THIS has been a momentous week, and I am not talking about Queen’s Speeches or £6 billion Government spending cuts. I am talking about the re-opening of York Central Library.
It has been a bleak winter for bookworms like myself. First I was deprived of leisurely rambles through the bookshelves in Museum Street, then Borders closed down and I lost the chance to buy the books I couldn’t borrow from the library.
I don’t know how I survived all the snow and cold weather without the opportunity to curl up in front of a roaring fire with a good book. Finally some bureaucrat who probably spends his spare time perusing catalogues of 18th century Mongolian coins decided this winter of deprivation would be the ideal time to close the Yorkshire Museum for renovation. York’s Cultural Quarter has been decimated.
But at last the end is in sight and York’s cultural life is looking up. The library is open again and as soon as I finish typing this, I’m popping down to Museum Street for a coffee.
Yes, a coffee. I have become a regular visitor to Acomb library since it became an Explore centre and opened its café. The weekly household shopping is much more bearable when you can combine it with a leisurely coffee and a browse through newspapers or a book.
Families bring their children in for elevenses or afternoon snacks and old age pensioners use it as a chance to meet friends and chat.
There are those who long for the days when libraries were a hushed place of scholarly study in the middle of a mile-wide coffee and tea exclusion zone in case the hot liquids spilt on the books, but not me.
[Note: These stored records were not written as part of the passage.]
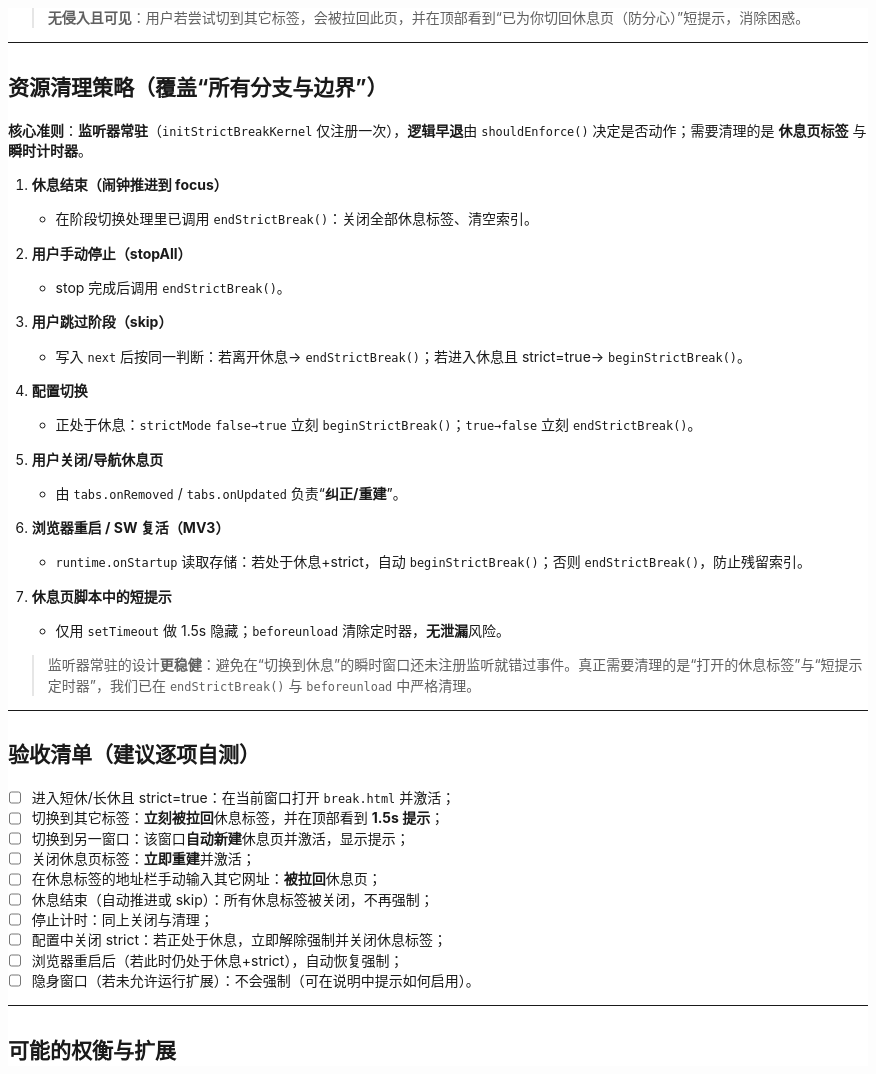 > **无侵入且可见**：用户若尝试切到其它标签，会被拉回此页，并在顶部看到“已为你切回休息页（防分心）”短提示，消除困惑。

---

## 资源清理策略（覆盖“所有分支与边界”）

**核心准则**：**监听器常驻**（`initStrictBreakKernel` 仅注册一次），**逻辑早退**由 `shouldEnforce()` 决定是否动作；需要清理的是 **休息页标签** 与 **瞬时计时器**。

1. **休息结束（闹钟推进到 focus）**

   * 在阶段切换处理里已调用 `endStrictBreak()`：关闭全部休息标签、清空索引。

2. **用户手动停止（stopAll）**

   * stop 完成后调用 `endStrictBreak()`。

3. **用户跳过阶段（skip）**

   * 写入 `next` 后按同一判断：若离开休息→ `endStrictBreak()`；若进入休息且 strict=true→ `beginStrictBreak()`。

4. **配置切换**

   * 正处于休息：`strictMode` `false→true` 立刻 `beginStrictBreak()`；`true→false` 立刻 `endStrictBreak()`。

5. **用户关闭/导航休息页**

   * 由 `tabs.onRemoved` / `tabs.onUpdated` 负责“**纠正/重建**”。

6. **浏览器重启 / SW 复活（MV3）**

   * `runtime.onStartup` 读取存储：若处于休息+strict，自动 `beginStrictBreak()`；否则 `endStrictBreak()`，防止残留索引。

7. **休息页脚本中的短提示**

   * 仅用 `setTimeout` 做 1.5s 隐藏；`beforeunload` 清除定时器，**无泄漏**风险。

> 监听器常驻的设计**更稳健**：避免在“切换到休息”的瞬时窗口还未注册监听就错过事件。真正需要清理的是“打开的休息标签”与“短提示定时器”，我们已在 `endStrictBreak()` 与 `beforeunload` 中严格清理。

---

## 验收清单（建议逐项自测）

* [ ] 进入短休/长休且 strict=true：在当前窗口打开 `break.html` 并激活；
* [ ] 切换到其它标签：**立刻被拉回**休息标签，并在顶部看到 **1.5s 提示**；
* [ ] 切换到另一窗口：该窗口**自动新建**休息页并激活，显示提示；
* [ ] 关闭休息页标签：**立即重建**并激活；
* [ ] 在休息标签的地址栏手动输入其它网址：**被拉回**休息页；
* [ ] 休息结束（自动推进或 skip）：所有休息标签被关闭，不再强制；
* [ ] 停止计时：同上关闭与清理；
* [ ] 配置中关闭 strict：若正处于休息，立即解除强制并关闭休息标签；
* [ ] 浏览器重启后（若此时仍处于休息+strict），自动恢复强制；
* [ ] 隐身窗口（若未允许运行扩展）：不会强制（可在说明中提示如何启用）。

---

## 可能的权衡与扩展


[1]: https://developer.chrome.com/docs/extensions/reference/api/tabs?utm_source=chatgpt.com "chrome.tabs | API | Chrome for Developers"
[2]: https://developer.mozilla.org/en-US/docs/Mozilla/Add-ons/WebExtensions/API/tabs/onActivated?utm_source=chatgpt.com "tabs.onActivated - Mozilla | MDN"
[3]: https://developer.chrome.com/docs/extensions/reference/api/windows?utm_source=chatgpt.com "chrome.windows | API | Chrome for Developers"
[4]: https://developer.mozilla.org/en-US/docs/Mozilla/Add-ons/WebExtensions/API/windows/onFocusChanged?utm_source=chatgpt.com "windows.onFocusChanged - Mozilla | MDN"
[5]: https://stackoverflow.com/questions/22286495/change-active-window-chrome-tabs?utm_source=chatgpt.com "Change Active Window (chrome.tabs) - Stack Overflow"
[6]: https://stackoverflow.com/questions/9576615/open-chrome-extension-in-a-new-tab?utm_source=chatgpt.com "Open chrome extension in a new tab - Stack Overflow"
[7]: https://developer.mozilla.org/en-US/docs/Mozilla/Add-ons/WebExtensions/API/tabs/create?utm_source=chatgpt.com "tabs.create () - MDN Web Docs"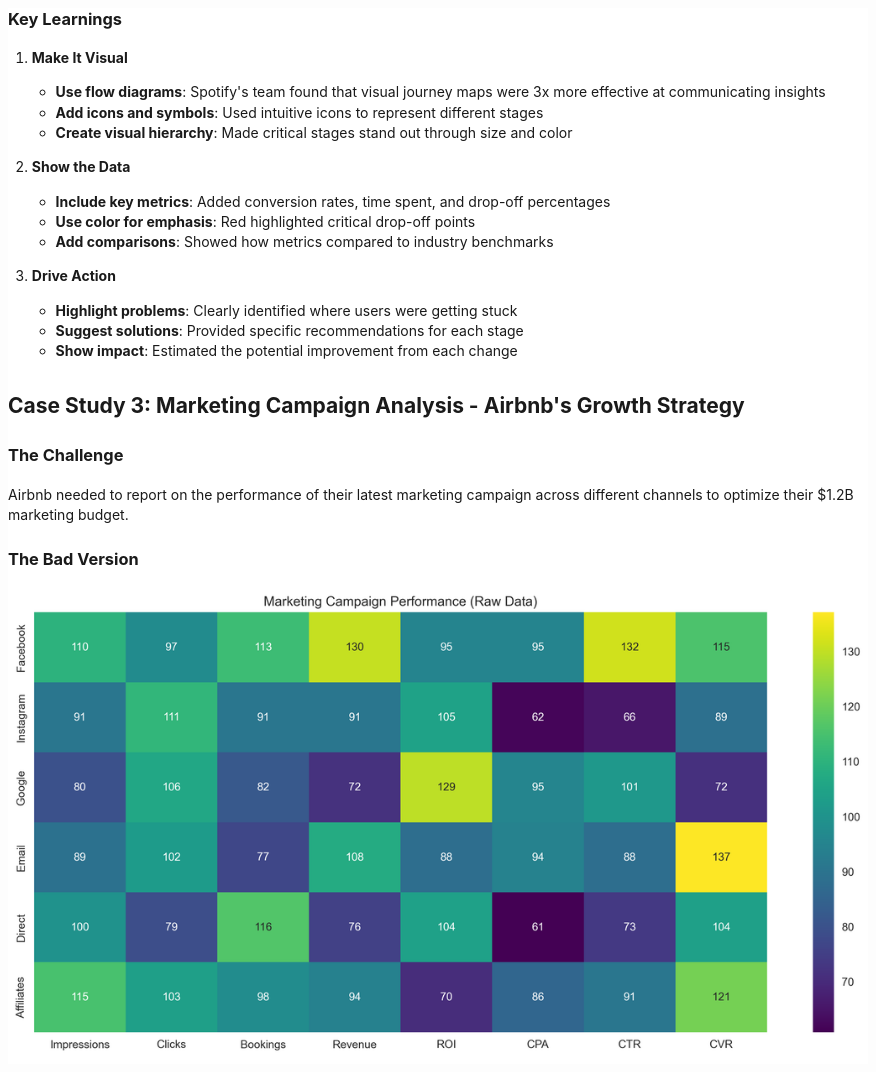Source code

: ### Key Learnings

1. **Make It Visual**
   - **Use flow diagrams**: Spotify's team found that visual journey maps were 3x more effective at communicating insights
   - **Add icons and symbols**: Used intuitive icons to represent different stages
   - **Create visual hierarchy**: Made critical stages stand out through size and color

2. **Show the Data**
   - **Include key metrics**: Added conversion rates, time spent, and drop-off percentages
   - **Use color for emphasis**: Red highlighted critical drop-off points
   - **Add comparisons**: Showed how metrics compared to industry benchmarks

3. **Drive Action**
   - **Highlight problems**: Clearly identified where users were getting stuck
   - **Suggest solutions**: Provided specific recommendations for each stage
   - **Show impact**: Estimated the potential improvement from each change

## Case Study 3: Marketing Campaign Analysis - Airbnb's Growth Strategy

### The Challenge

Airbnb needed to report on the performance of their latest marketing campaign across different channels to optimize their $1.2B marketing budget.

### The Bad Version

![Bad Campaign Report](assets/bad_campaign.png)
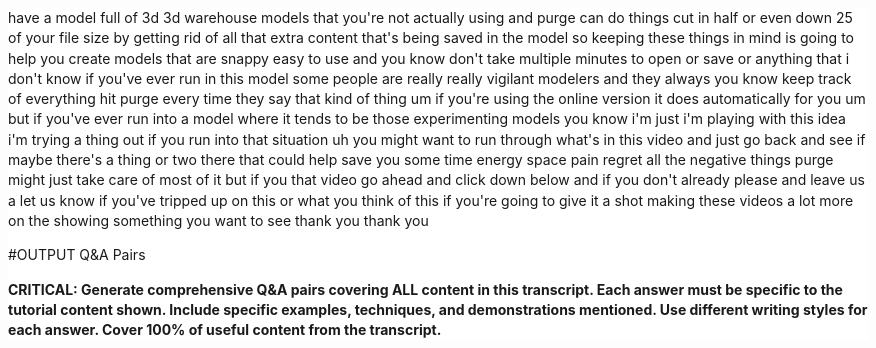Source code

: have a model full of 3d 3d warehouse models that you're not actually using and purge can do things cut in half or even down 25 of your file size by getting rid of all that extra content that's being saved in the model so keeping these things in mind is going to help you create models that are snappy easy to use and you know don't take multiple minutes to open or save or anything that i don't know if you've ever run in this model some people are really really vigilant modelers and they always you know keep track of everything hit purge every time they say that kind of thing um if you're using the online version it does automatically for you um but if you've ever run into a model where it tends to be those experimenting models you know i'm just i'm playing with this idea i'm trying a thing out if you run into that situation uh you might want to run through what's in this video and just go back and see if maybe there's a thing or two there that could help save you some time energy space pain regret all the negative things purge might just take care of most of it but if you that video go ahead and click down below and if you don't already please and leave us a let us know if you've tripped up on this or what you think of this if you're going to give it a shot making these videos a lot more on the showing something you want to see thank you thank you

#OUTPUT Q&A Pairs

**CRITICAL: Generate comprehensive Q&A pairs covering ALL content in this transcript. Each answer must be specific to the tutorial content shown. Include specific examples, techniques, and demonstrations mentioned. Use different writing styles for each answer. Cover 100% of useful content from the transcript.**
I like my libraries to be bustling focal places for their community, not a books-only backwater. The child wolfing down a cheese scone in the café will sooner or later cotton on to the idea that the books he sees on the other side of the room are interesting, and once he does that, his school marks will shoot up.
So down with the elderly gentlemen complaining about children running among the bookshelves – but a word to the brats’ parents about the need for their offspring to respect other people’s right for a quiet read.
York Explore has opened just in time. The spending cuts are here and there is worse, far worse, to come. As the austerity measures bite and life gets tougher, our need for the library will increase. Without culture, we are just animals obsessed with the need to find food and eat it.
Theatres, sports facilities and concert halls charge entrance fees. But libraries are free. A good book gives us the chance to escape for a while the troubles of making the pennies stretch further.
The thousands and thousands who will lose their jobs in the coming months and years will need a place where they can gain, for free, the knowledge that could give them a new career.
Yorkshire Museum, when it reopens, will remind us that bad as today’s times are, at least no-one like Eric Blood-Axe is on the ram-page or burning down the city. We will need hope in the months to come and York Explore and Yorkshire Museum can give us that.
I just wish the accountants in the Guildhall and the Treasury will appreciate that and not start imposing entrance fees, or worse, close them down, in the national interest of reducing the budget deficit.
Let the banks and the plutocrats pay for our libraries and museums – they got us into this mess. Now where did I put that bagful of books I borrowed from York Central Library back in October before it closed?